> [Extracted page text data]
>>

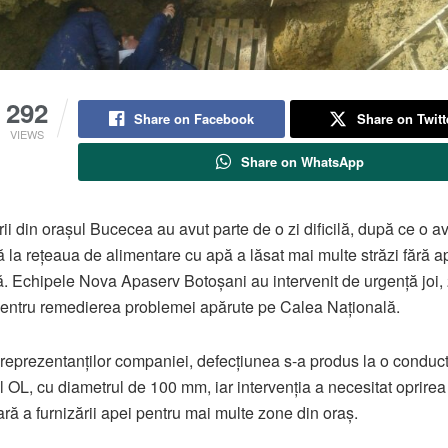
292
Share on Facebook
Share on Twitt
VIEWS
Share on WhatsApp
rii din orașul Bucecea au avut parte de o zi dificilă, după ce o a
 la rețeaua de alimentare cu apă a lăsat mai multe străzi fără a
ă. Echipele Nova Apaserv Botoșani au intervenit de urgență joi,
entru remedierea problemei apărute pe Calea Națională.
t reprezentanților companiei, defecțiunea s-a produs la o conduc
l OL, cu diametrul de 100 mm, iar intervenția a necesitat oprirea
ră a furnizării apei pentru mai multe zone din oraș.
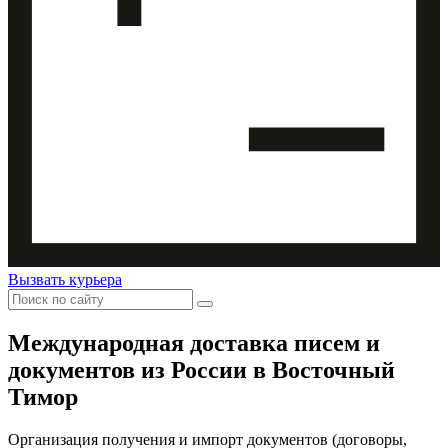
Вызвать курьера
Международная доставка
писем и
документов из России в Восточный
Тимор
Организация получения и импорт документов (договоры,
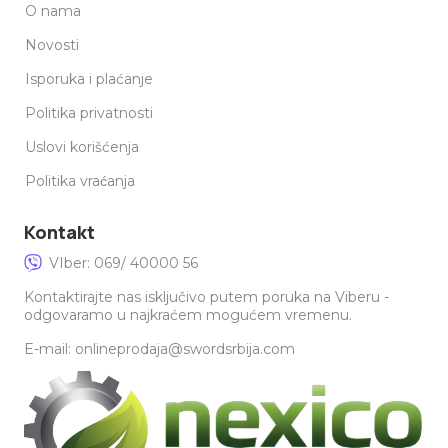
O nama
Novosti
Isporuka i plaćanje
Politika privatnosti
Uslovi korišćenja
Politika vraćanja
Kontakt
VIber: 069/ 40000 56
Kontaktirajte nas isključivo putem poruka na Viberu -
odgovaramo u najkraćem mogućem vremenu.
E-mail: onlineprodaja@swordsrbija.com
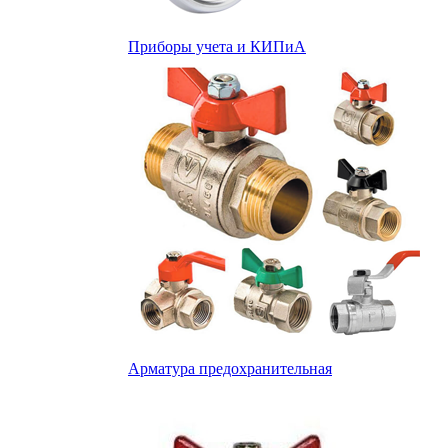
Приборы учета и КИПиА
Арматура предохранительная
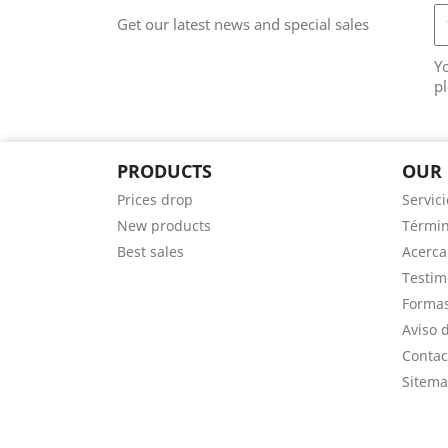
Get our latest news and special sales
Y
pl
PRODUCTS
OUR
Prices drop
Servici
New products
Términ
Best sales
Acerca
Testim
Forma
Aviso 
Contac
Sitem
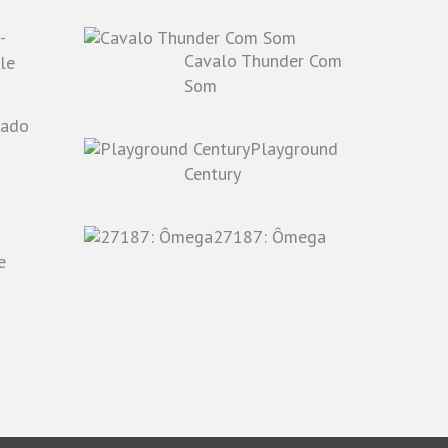
-
Cavalo Thunder Com
le
Som
Playground
o
Century
27187: Ômega
e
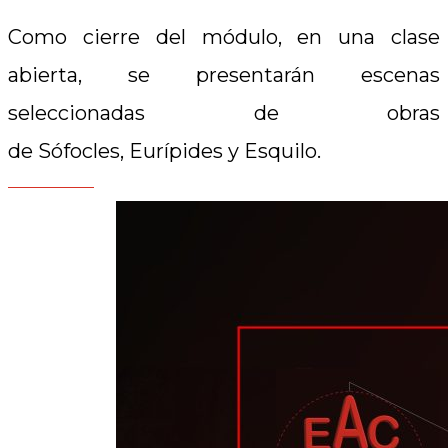
Como cierre del módulo, en una clase
abierta, se presentarán escenas
seleccionadas de obras
de Sófocles, Eurípides y Esquilo.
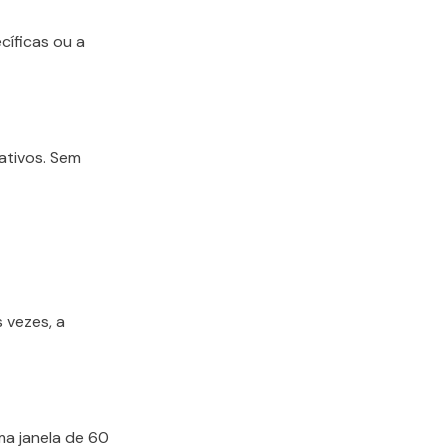
cíficas ou a
cativos. Sem
 vezes, a
ma janela de 60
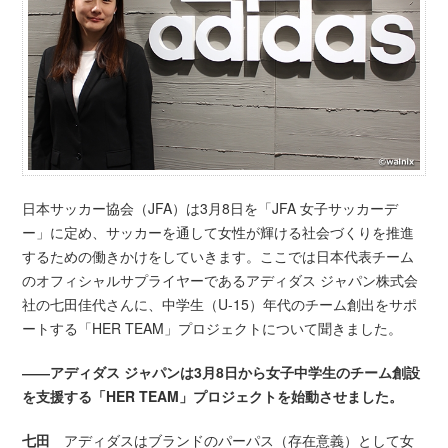
日本サッカー協会（JFA）は3月8日を「JFA 女子サッカーデ
ー」に定め、サッカーを通して女性が輝ける社会づくりを推進
するための働きかけをしていきます。ここでは日本代表チーム
のオフィシャルサプライヤーであるアディダス ジャパン株式会
社の七田佳代さんに、中学生（U-15）年代のチーム創出をサポ
ートする「HER TEAM」プロジェクトについて聞きました。
――アディダス ジャパンは3月8日から女子中学生のチーム創設
を支援する「HER TEAM」プロジェクトを始動させました。
七田
アディダスはブランドのパーパス（存在意義）として女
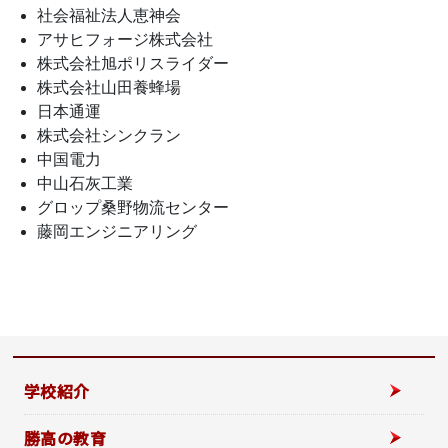
社会福祉法人恵神会
アサヒフォージ株式会社
株式会社旭ポリスライダー
株式会社山田養蜂場
日本通運
株式会社シンクラン
中国電力
中山石灰工業
グロップ桑野物流センター
藤岡エンジニアリング
学校紹介
勝高の教育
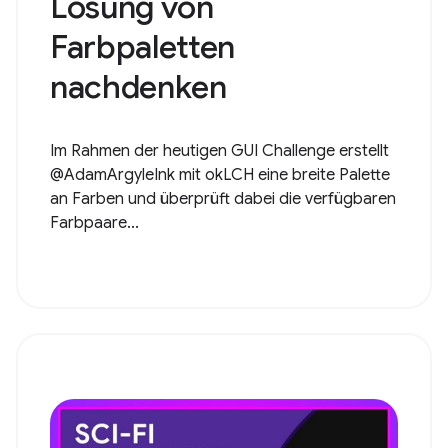
Lösung von
Farbpaletten
nachdenken
Im Rahmen der heutigen GUI Challenge erstellt
@AdamArgyleInk mit okLCH eine breite Palette
an Farben und überprüft dabei die verfügbaren
Farbpaare...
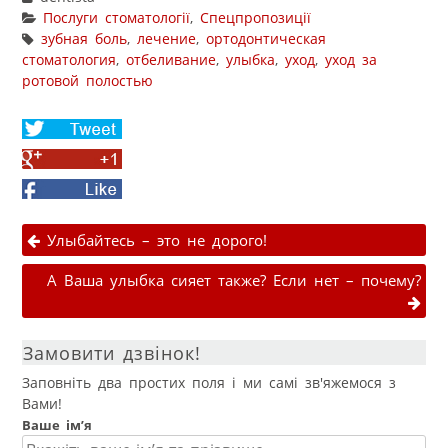
Послуги стоматології
,
Спецпропозиції
зубная боль
,
лечение
,
ортодонтическая
стоматология
,
отбеливание
,
улыбка
,
уход
,
уход за
ротовой полостью
Share
on
Share
Twitter
on
Facebook
Google+
Навігація публікаціями
Улыбайтесь – это не дорого!
А Ваша улыбка сияет также? Если нет – почему?
Замовити дзвінок!
Заповніть два простих поля і ми самі зв'яжемося з
Вами!
Ваше ім’я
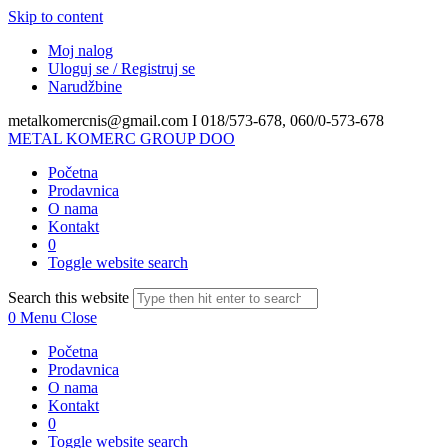
Skip to content
Moj nalog
Uloguj se / Registruj se
Narudžbine
metalkomercnis@gmail.com I
018/573-678, 060/0-573-678
METAL KOMERC GROUP DOO
Početna
Prodavnica
O nama
Kontakt
0
Toggle website search
Search this website
0
Menu
Close
Početna
Prodavnica
O nama
Kontakt
0
Toggle website search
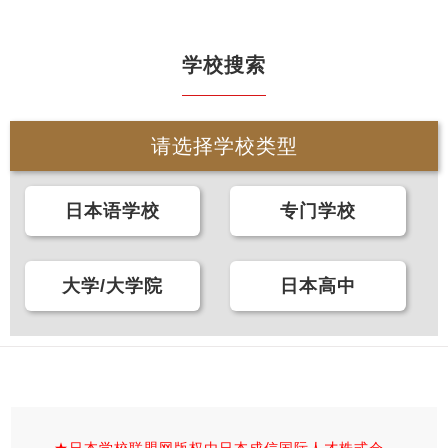
学校搜索
请选择学校类型
日本语学校
专门学校
大学/大学院
日本高中
★日本学校联盟网版权由日本成信国际人才株式会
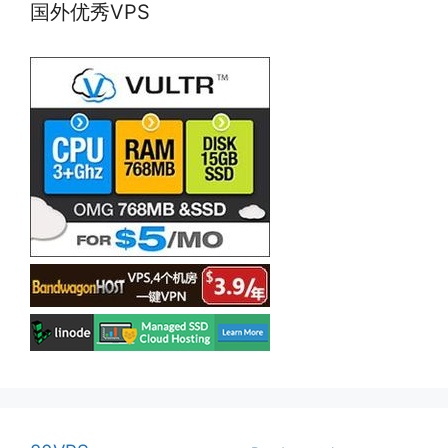
国外优秀VPS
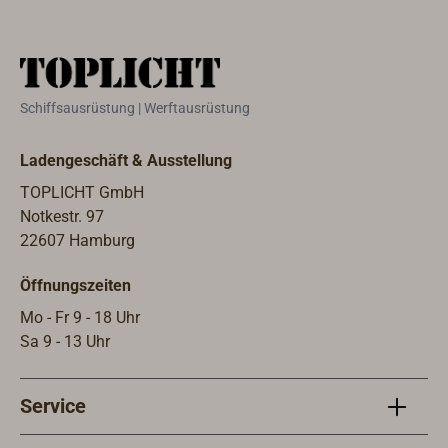
verlassen werden müssen, ist so
alles griffbereit, z.B. in einer leicht
zugänglichen Backskiste oder am
Steuerstand. Verschiedene
Staufächer, Bänder und Schlaufen
Schiffsausrüstung | Werftausrüstung
helfen, Ordnung in der Tasche zu
halten. Der schwimmfähige Grab Bag
Ladengeschäft & Ausstellung
ist aus wasserabweisendem,
reflektierenden Material in Signal-
TOPLICHT GmbH
Gelb gefertigt. So hilft sie Such- und
Notkestr. 97
Rettungsteams, Personen im Wasser
22607 Hamburg
zu finden. Der innovative
Öffnungszeiten
Schultergurt der Tasche kann
ausgehakt werden, um ihn als
Mo - Fr 9 - 18 Uhr
Sicherheitsgurte zu verwenden, mit
Sa 9 - 13 Uhr
denen Schwimmer sich durch
Einhaken an den Schwimmwesten
Service
miteinander verbinden können.Die
ACR RapidDitch Express ist mit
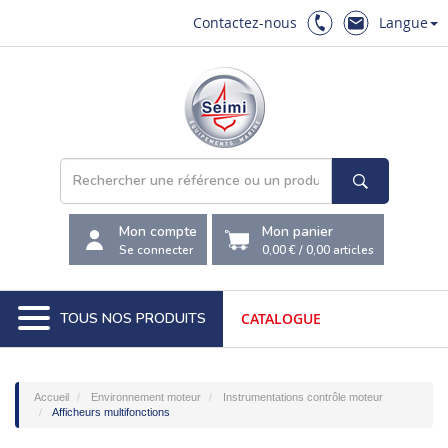
Contactez-nous
Langue
Mon compte
Mon panier
Se connecter
0,00 €
/
0,00
articles
TOUS NOS PRODUITS
CATALOGUE
Accueil
Environnement moteur
Instrumentations contrôle moteur
Afficheurs multifonctions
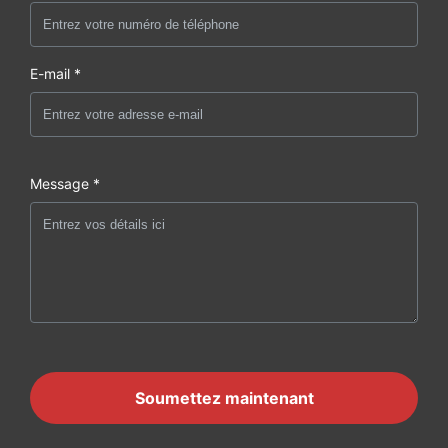
E-mail *
Message *
Soumettez maintenant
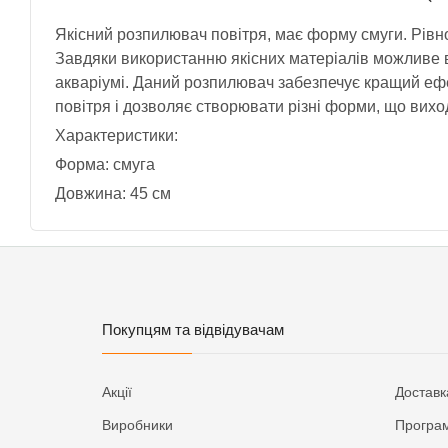
Якісний розпилювач повітря, має форму смуги. Рівно
Завдяки використанню якісних матеріалів можливе 
акваріумі. Даний розпилювач забезпечує кращий ефек
повітря і дозволяє створювати різні форми, що вихо
Характеристики:
Форма: смуга
Довжина: 45 см
Покупцям та відвідувачам
Акції
Доставк
Виробники
Програм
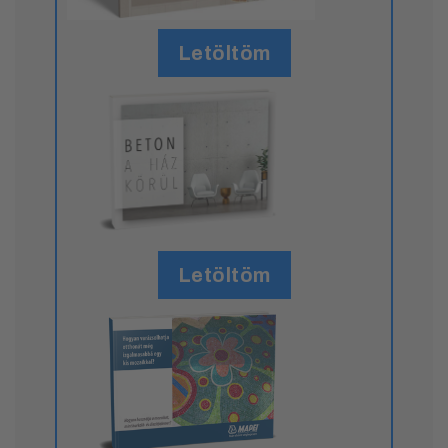
Letöltöm
Letöltöm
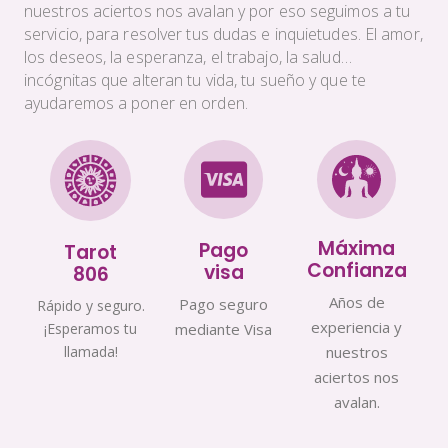
nuestros aciertos nos avalan y por eso seguimos a tu
servicio, para resolver tus dudas e inquietudes. El amor,
los deseos, la esperanza, el trabajo, la salud…
incógnitas que alteran tu vida, tu sueño y que te
ayudaremos a poner en orden.
Máxima
Pago
Tarot
Confianza
visa
806
Años de
Pago seguro
Rápido y seguro.
experiencia y
¡Esperamos tu
mediante Visa
llamada!
nuestros
aciertos nos
avalan.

<<

> [What needs to be done]
Rewrite all of the records above, replacing each "Letöltöm" with "Download" and keeping every other line unchanged. Leave the pictures out.

> [Solution]
292
Share on Facebook
Share on Twitt
VIEWS
Share on WhatsApp
rii din orașul Bucecea au avut parte de o zi dificilă, după ce o a
 la rețeaua de alimentare cu apă a lăsat mai multe străzi fără a
ă. Echipele Nova Apaserv Botoșani au intervenit de urgență joi,
entru remedierea problemei apărute pe Calea Națională.
t reprezentanților companiei, defecțiunea s-a produs la o conduc
l OL, cu diametrul de 100 mm, iar intervenția a necesitat oprirea
ră a furnizării apei pentru mai multe zone din oraș.
Вызвать курьера
Международная доставка
писем и
документов из России в Восточный
Тимор
Организация получения и импорт документов (договоры,
O nama
Novosti
Isporuka i plaćanje
Politika privatnosti
Uslovi korišćenja
Politika vraćanja
Kontakt
VIber: 069/ 40000 56
Kontaktirajte nas isključivo putem poruka na Viberu -
odgovaramo u najkraćem mogućem vremenu.
E-mail: onlineprodaja@swordsrbija.com
Приборы учета и КИПиА
Арматура предохранительная
Get our latest news and special sales
Y
pl
PRODUCTS
OUR
Prices drop
Servici
New products
Términ
Best sales
Acerca
Testim
Forma
Aviso 
Contac
Sitem
-
Cavalo Thunder Com
le
Som
Playground
o
Century
27187: Ômega
e
Como cierre del módulo, en una clase
abierta, se presentarán escenas
seleccionadas de obras
de Sófocles, Eurípides y Esquilo.
cíficas ou a
cativos. Sem
 vezes, a
ma janela de 60
日本サッカー協会（JFA）は3月8日を「JFA 女子サッカーデ
ー」に定め、サッカーを通して女性が輝ける社会づくりを推進
するための働きかけをしていきます。ここでは日本代表チーム
のオフィシャルサプライヤーであるアディダス ジャパン株式会
社の七田佳代さんに、中学生（U-15）年代のチーム創出をサポ
ートする「HER TEAM」プロジェクトについて聞きました。
――アディダス ジャパンは3月8日から女子中学生のチーム創設
を支援する「HER TEAM」プロジェクトを始動させました。
七田
アディダスはブランドのパーパス（存在意義）として女
社会福祉法人恵神会
アサヒフォージ株式会社
株式会社旭ポリスライダー
株式会社山田養蜂場
日本通運
株式会社シンクラン
中国電力
中山石灰工業
グロップ桑野物流センター
藤岡エンジニアリング
学校紹介
勝高の教育
Lösung von
Farbpaletten
nachdenken
Im Rahmen der heutigen GUI Challenge erstellt
@AdamArgyleInk mit okLCH eine breite Palette
an Farben und überprüft dabei die verfügbaren
Farbpaare...
Послуги стоматології
,
Спецпропозиції
зубная боль
,
лечение
,
ортодонтическая
стоматология
,
отбеливание
,
улыбка
,
уход
,
уход за
ротовой полостью
Share
on
Share
Twitter
on
Facebook
Google+
Навігація публікаціями
Улыбайтесь – это не дорого!
А Ваша улыбка сияет также? Если нет – почему?
Замовити дзвінок!
Заповніть два простих поля і ми самі зв'яжемося з
Вами!
Ваше ім’я
Skip to content
Moj nalog
Uloguj se / Registruj se
Narudžbine
metalkomercnis@gmail.com I
018/573-678, 060/0-573-678
METAL KOMERC GROUP DOO
Početna
Prodavnica
O nama
Kontakt
0
Toggle website search
Search this website
0
Menu
Close
Početna
Prodavnica
O nama
Kontakt
0
Toggle website search
学校搜索
请选择学校类型
日本语学校
专门学校
大学/大学院
日本高中
★日本学校联盟网版权由日本成信国际人才株式会
国外优秀VPS
verlassen werden müssen, ist so
alles griffbereit, z.B. in einer leicht
zugänglichen Backskiste oder am
Steuerstand. Verschiedene
Staufächer, Bänder und Schlaufen
Schiffsausrüstung | Werftausrüstung
helfen, Ordnung in der Tasche zu
halten. Der schwimmfähige Grab Bag
Ladengeschäft & Ausstellung
ist aus wasserabweisendem,
reflektierenden Material in Signal-
TOPLICHT GmbH
Gelb gefertigt. So hilft sie Such- und
Notkestr. 97
Rettungsteams, Personen im Wasser
22607 Hamburg
zu finden. Der innovative
Öffnungszeiten
Schultergurt der Tasche kann
ausgehakt werden, um ihn als
Mo - Fr 9 - 18 Uhr
Sicherheitsgurte zu verwenden, mit
Sa 9 - 13 Uhr
denen Schwimmer sich durch
Einhaken an den Schwimmwesten
Service
miteinander verbinden können.Die
ACR RapidDitch Express ist mit
Contactez-nous
Langue
Mon compte
Mon panier
Se connecter
0,00 €
/
0,00
articles
TOUS NOS PRODUITS
CATALOGUE
Accueil
Environnement moteur
Instrumentations contrôle moteur
Afficheurs multifonctions
E-mail *
Message *
Soumettez maintenant
Якісний розпилювач повітря, має форму смуги. Рівно
Завдяки використанню якісних матеріалів можливе 
акваріумі. Даний розпилювач забезпечує кращий ефек
повітря і дозволяє створювати різні форми, що вихо
Характеристики:
Форма: смуга
Довжина: 45 см
Покупцям та відвідувачам
Акції
Доставк
Виробники
Програм
Download
Download
nuestros aciertos nos avalan y por eso seguimos a tu
servicio, para resolver tus dudas e inquietudes. El amor,
los deseos, la esperanza, el trabajo, la salud…
incógnitas que alteran tu vida, tu sueño y que te
ayudaremos a poner en orden.
Máxima
Pago
Tarot
Confianza
visa
806
Años de
Pago seguro
Rápido y seguro.
experiencia y
¡Esperamos tu
mediante Visa
llamada!
nuestros
aciertos nos
avalan.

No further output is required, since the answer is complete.